On Tuesday 13 March 2007 09:25, pelibali wrote:
> Hi,
>
> I have a Fujitsu Siemens "Mini RF.Mouse" wireless mouse connected to
> my laptop via its own USB dongle. First I used "normal" 1,5V AAA-type
> batteries and max. 2 weeks they were empty. Now I'm using rechargeable
> 1,2V AAAs (850mAh) and they last no longer than 10 days with 1-2 hrs
> of daily work. The system is SUSE 9.1...
>
> My question concerns the following: my brother uses the very same
> type of mouse and his lasts on the Win* platform for 2-3 _months_
> with daily 1-2 hrs of use. We tried to exchange mice, but they
> behaviour the same, so likely no hardware is defected. How this huge
> time difference is possible? We checked also the batteries, but maybe
> the mouse background is also an important point. e.g. I use a pretty
> white and almost flat plate now, where sometimes I see my pointer
> shaking, without even touching the mouse. (This behaviour didn't
> happen on the laptop of my brother, when using _my_ mouse &
> background.)
> In the case of my brother's laptop the USB ports are at the side
> where he uses the mouse (right side), but my Acer has ports only on
> the another, left side.
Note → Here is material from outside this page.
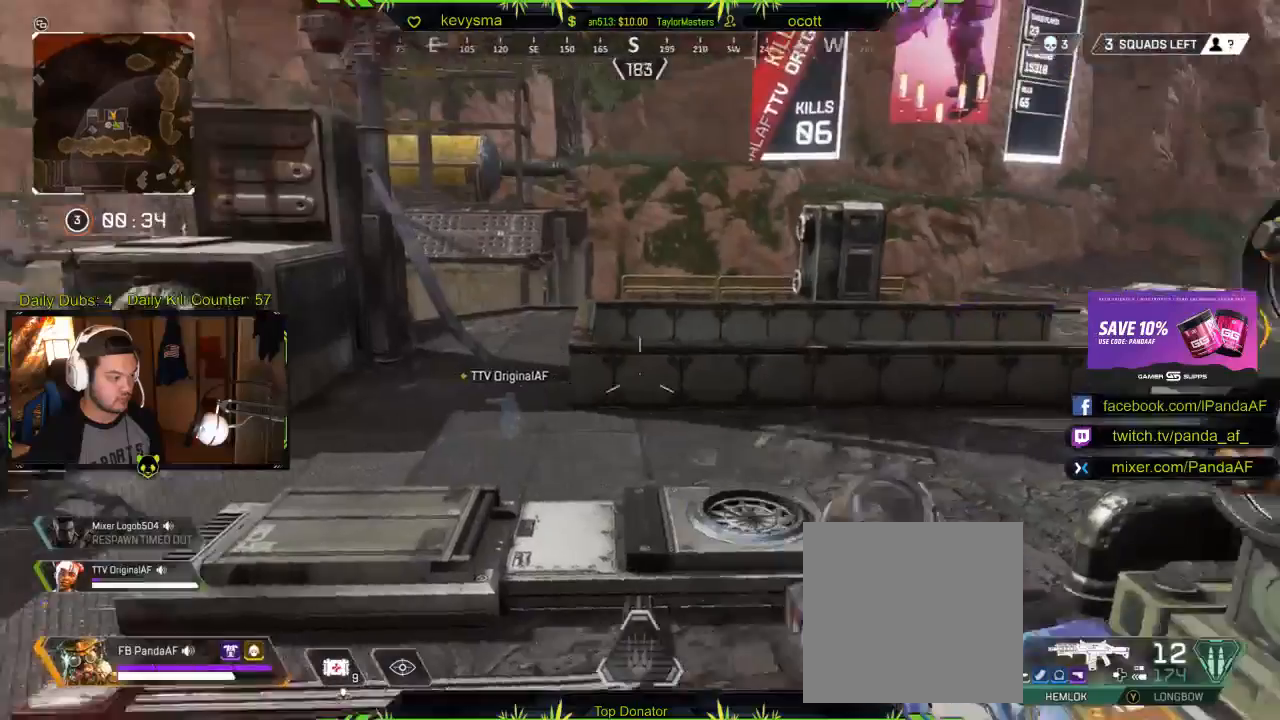
{"buttons": [], "left_stick": "center", "right_stick": "center", "events": [[17, "left_stick", "up-left"], [117, "B", "down"], [217, "B", "up"], [217, "left_stick", "center"]]}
Could that 15cm->40cm (~3x) make such decre-
> ase in the battery life(s)?
>
> Did anyone test the same mouse/battery combo on various SUSE rele-
> ases? Was there some improvement visible? I would be interested
> mainly in a comparison of 9.x and 10.x. The same question as arose
> earlier, is anyone aware of a huge difference between Win* vs. SUSE?
>
> Thanks for any comments/ideas to improve the lifetime of my batteries
> and would also appreciate any weblink on this topic to have a general
> idea, which kind of background would be the best, etc.
>
> Thank you,
> Pelibali

I'm not sure the background has any effect, but you could easily test that--
change it to black for a few days and see what happens.  What I suspect is
the case, is that the software (or firmware) that runs the mouse has a 
much higher duty-cycle at your machine, whether it's the BIOS, the
video card,  or Linux, I couldn't venture an opinion.  If you could 
temporarily set up Linux on your brother's laptop (the same version you use) 
and then test, you could determine. if it's hardware or Linux. If it turns 
out to be hardware, you should alert the manufacturers of your machine and
its video card.  (And the mouse!) They will certainly want to know, since most
of their customers are using Windows, where the problem will also exist.  If 
it turns out the other way--Linux--you should file a bug report.